» WHAT TO PRODUCE:
Across the data below, state how many lines hold "from", and reply with nothing but that number.

################

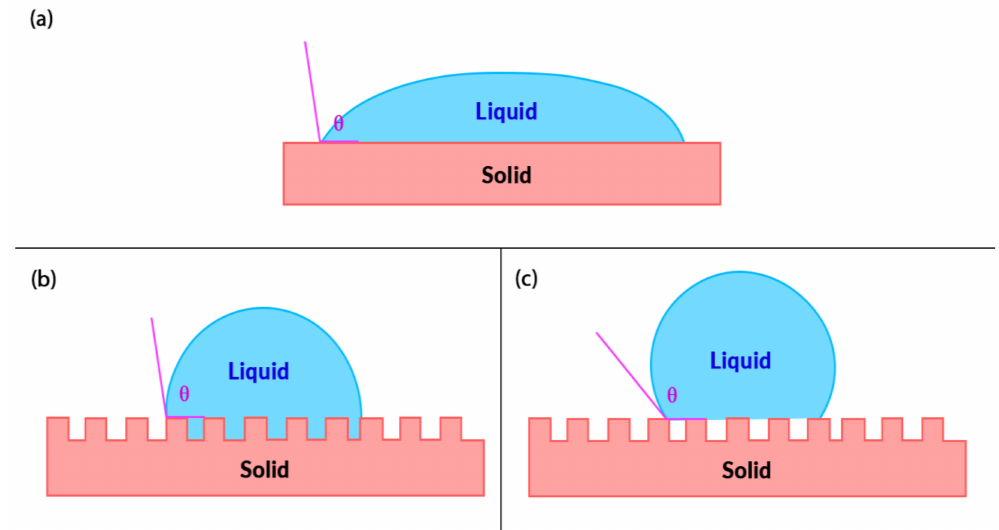
Figure 6. Schematic representation of different wetting models: ( a ) Young’s model, which describes the basic wetting phenomenon on an ideal, homogenous surface; ( b ) Wenzel’s model, which describes wetting phenomenon that considers surface roughness; ( c ) Cassie–Baxter’s model, which is a more complex model that describes wetting phenomenon on a heterogenous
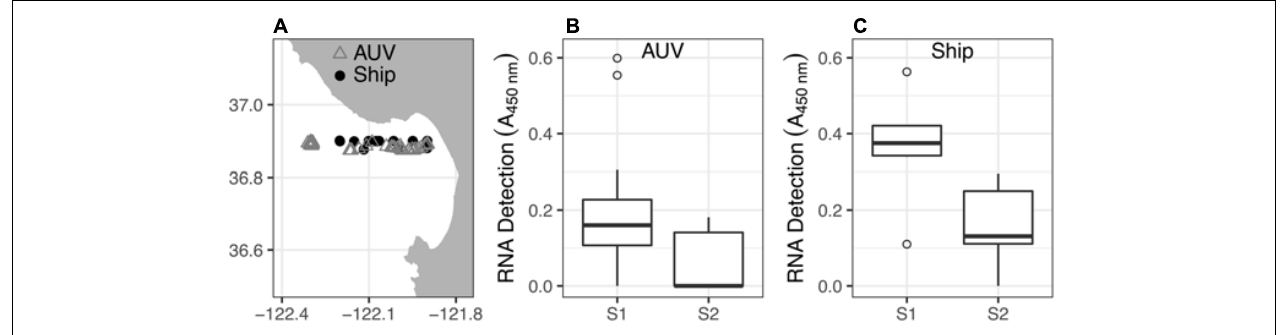
FIGURE 4 | Calanoid copepod RNA detection (biomass) from water samples collected by AUV and ship. (A) Map of all sample locations. (B) Non-parametric boxplots of sample calanoid copepod RNA signals from AUV water samples collected during sampling periods S1 ( n = 27) and S2 ( n = 10), corresponding to Figures 3A–F , respectively). (C) Non-parametric boxplots of RNA signals from ship water samples collected during S1 ( n = 7) and S2 ( n =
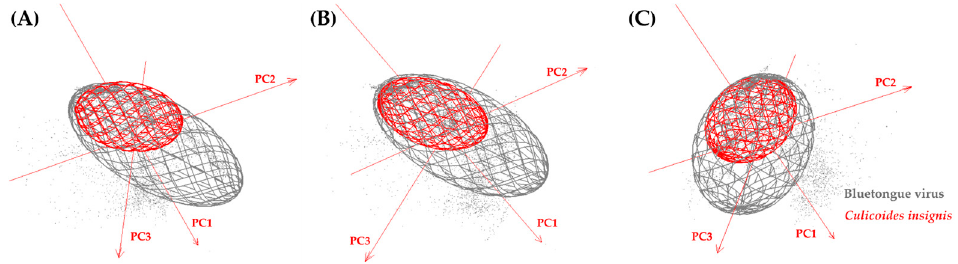
Figure 6. Minimum-volume ellipsoid (MVE) niche estimations for bluetongue virus and Culicoides insignis in three-dimensional environmental space in Peru based on the current ( A ) and future climate in two distinct scenarios: ( B ) SSP126 and ( C ) SSP585. Gray points represent environmental background conditions.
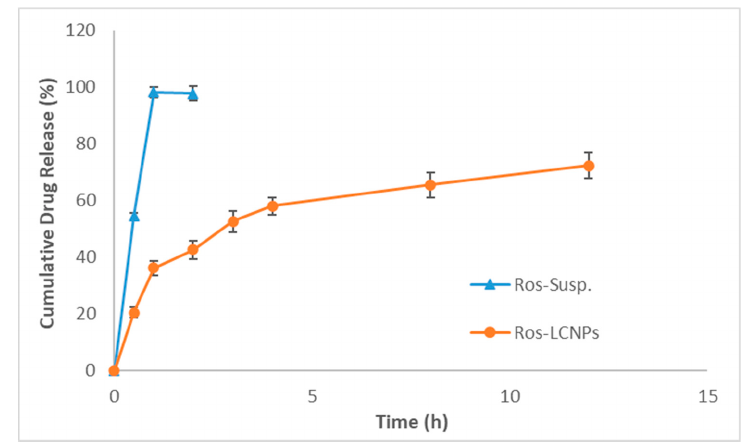
Figure 4. Release profile of Ros-LCNPs compared with ROS suspension (Ros-Susp).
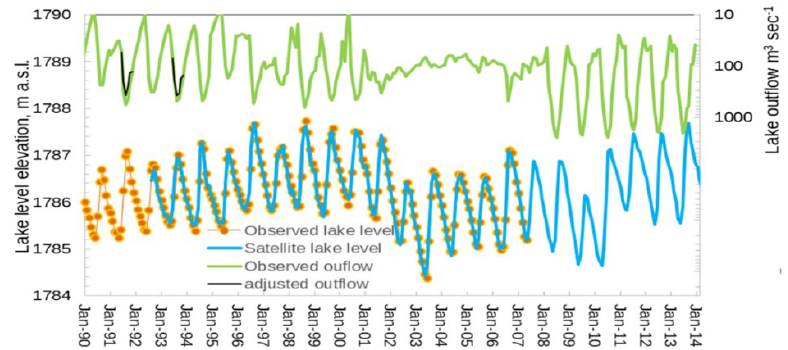
Figure 6. Observed and adjusted satellite lake levels [48] and observed and adjusted outflow from the Lake Tana.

################

» ANSWER BOX:
2